INSTRUCTIONS FOR THE TASK:
Would you transcribe word for word every line from the one containing "nose: (462, 249)" to the end of the data, both ends included, and leave out the rest?

STORED DATA:
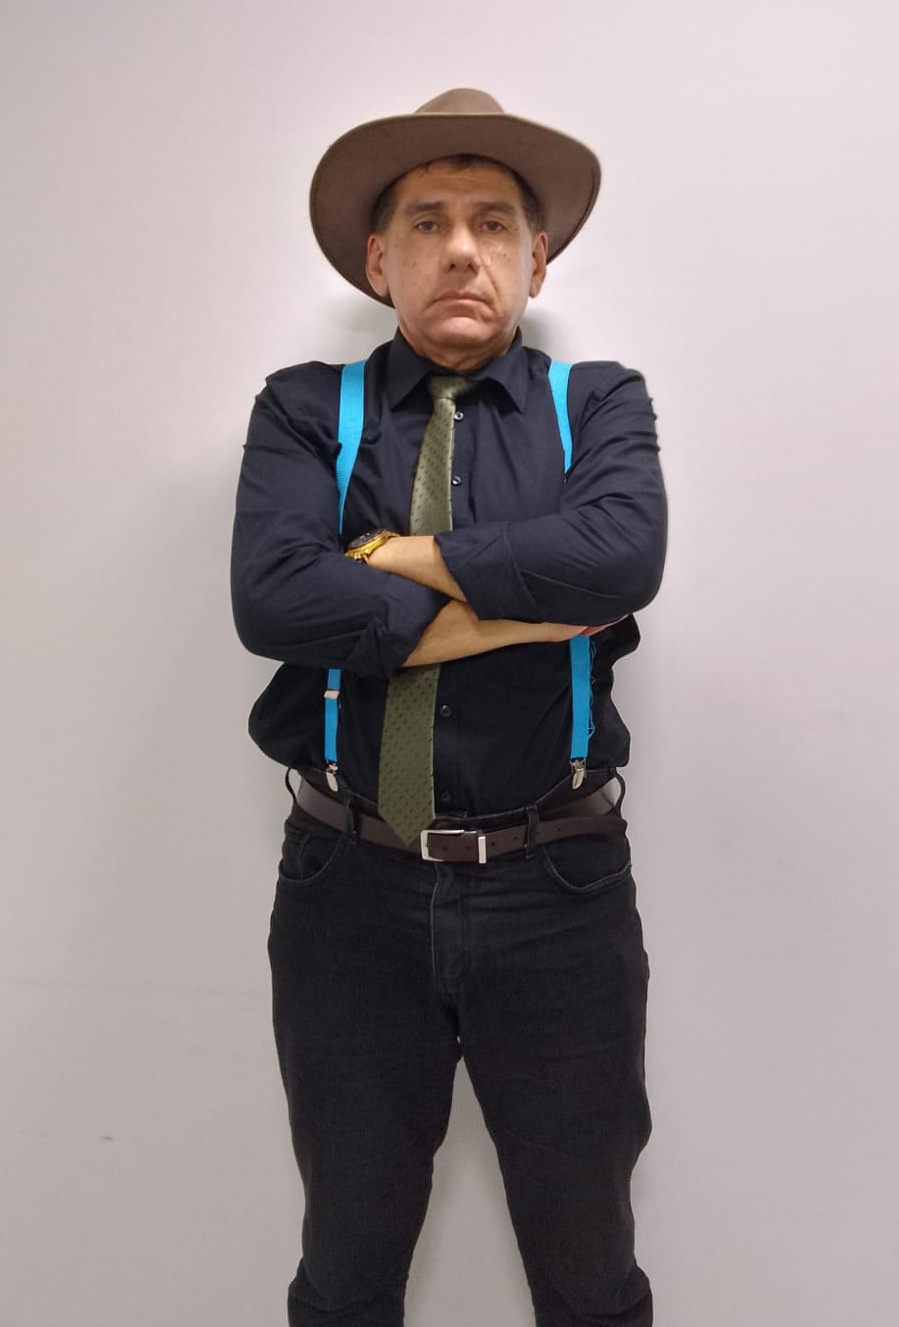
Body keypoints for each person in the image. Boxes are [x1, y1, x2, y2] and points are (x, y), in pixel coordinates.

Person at [231, 87, 668, 1327]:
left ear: (539, 259)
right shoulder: (304, 410)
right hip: (348, 890)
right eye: (428, 223)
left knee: (589, 1277)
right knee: (346, 1271)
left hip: (559, 889)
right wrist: (529, 605)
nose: (462, 249)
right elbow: (273, 598)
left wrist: (389, 561)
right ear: (381, 261)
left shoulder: (599, 405)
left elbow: (620, 560)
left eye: (493, 223)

RESPONSE BELOW:
nose: (462, 249)
right elbow: (273, 598)
left wrist: (389, 561)
right ear: (381, 261)
left shoulder: (599, 405)
left elbow: (620, 560)
left eye: (493, 223)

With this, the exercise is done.